WWII Europe: Summer Reading for All Ages
Book Recommendations from Jeanne Gowen Dennis
On July 20th, we featured an interview with Heather Munn about her WW II novel, How Huge the Night. In honor of the 69th anniversary of the Nazi surrender of Paris to the Allied Forces on August 25th, I thought it would be a good time to recommend some books about World War II Europe. Although I have not had the privilege of reading Munn’s book, I have recently read two other WWII novels for young people by Annie Laura Smith. Both books provided me with new and interesting historical information about the European side of this terrible war.
The Legacy of Bletchley Park takes place in England during the bombing of London. The main character, a 12-year-old girl, evacuates to a small town in the country and discovers mysterious goings-on at a nearby estate that soon involve her directly. Meanwhile, she has to hide her German heritage, lest others think her a spy. I think children ages 8 to 11 will find the story intriguing and fun, even though I found it a little thin on characterization and plot.
Will Paris Burn? offers a bit more excitement than Bletchley Park, and I think 8-to-12-year-olds will enjoy it. The protagonist is a 16-year-old boy who works for the French underground and tries to help defeat the Nazis, protect those he loves, and save Paris from the general Hitler sent to destroy the city. He struggles with hate for the Nazis, who killed his mother and brother. Although he becomes more forgiving by the end of the story, his motivation wasn’t convincing to me.
Disappointingly, the author used a form of “mild” blasphemy twice in the book. Although both French and English speakers use the phrase, mon Dieu (“my God” in English) flippantly, God’s name should never be used in anything but a prayerful or respectful way. I’m saddened that children will learn from this book to use the phrase in a disrespectful manner. I urge parents to caution their children to use mon Dieu and “my God” only in prayer. Other than the uses of that phrase, I recommend the book.

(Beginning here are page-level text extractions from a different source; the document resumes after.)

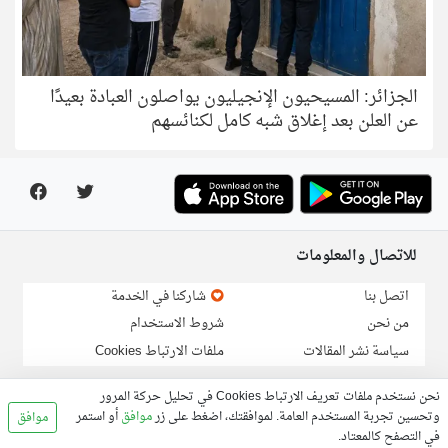
الجزائر: المسيحيون الإنجيليون يواصلون العبادة بعيدًا
عن العلن بعد إغلاق شبه كامل لكنائسهم
للاتصال والمعلومات
اتصل بنا
شاركنا في الخدمة
من نحن
شروط الاستخدام
سياسة نشر المقالات
ملفات الارتباط Cookies
لارسال خبر او مقالة:
info@linga.org
نحن نستخدم ملفات تعريف الارتباط Cookies في تحليل حركة المرور
وتحسين تجربة المستخدم العامة. لموافقتك، اضغط على زر
موافق
أو استمر
موافق
في التصفح كالمعتاد.
© 2026, Linga.org all rights reserved.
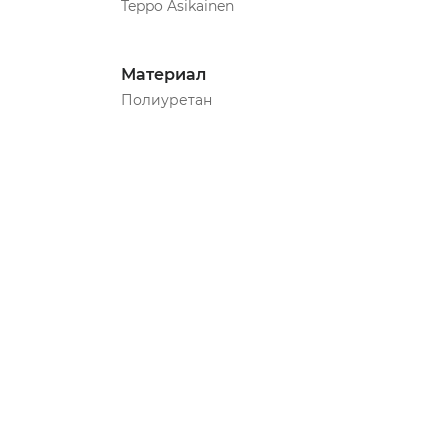
Teppo Asikainen
Материал
Полиуретан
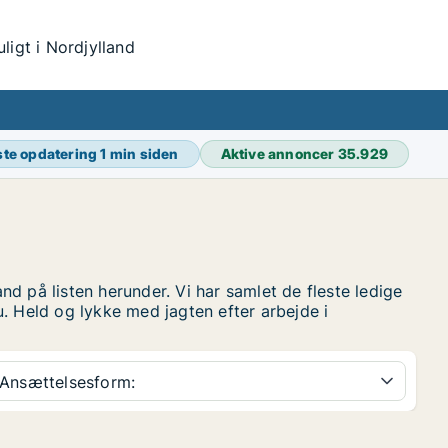
igt i Nordjylland
te opdatering
1 min siden
Aktive annoncer
35.929
and på listen herunder. Vi har samlet de fleste ledige
nu. Held og lykke med jagten efter arbejde i
Ansættelsesform:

While I am discussing European WW II stories, the ones I remember best and loved the most when I was 12 were Escape from Warsaw by Ian Seraillier, sadly now out of print, and The Man Who Never Was by Ewen Montagu. My daughter’s favorites included Seraillier’s Escape from Warsaw, Number the Stars by Lois Lowry, Snow Treasure by Marie McSwigan, The Endless Steppe by Esther Hautzig, and I Am David (or North to Freedom) by Anne Holm.
For adults and teens, The Hiding Place by Corrie Ten Boom is one of the best WW II books of all. In nonfiction, I highly recommend Hitler’s Cross: The Revealing Story of How the Cross of Christ was Used as a Symbol of the Nazi Agenda by Erwin W. Lutzer.
We need to recall how a madman used mass brainwashing and deception and played on people’s prejudices, envy, and pride to destroy so much of Europe. We must teach our children and grandchildren the truth about what happened during World War II. Good juvenile fiction invites them to “walk in the shoes” of those who experienced that time. It can even inspire them to greater perseverance and strength of character through example.
As we read about what it was like for people in war-torn Europe to lose their freedom and/or lives for a lie, we would do well to remember that “the only thing necessary for the triumph of evil is that good men do nothing.” May God help us to rest in His wisdom and strength and never walk that way again.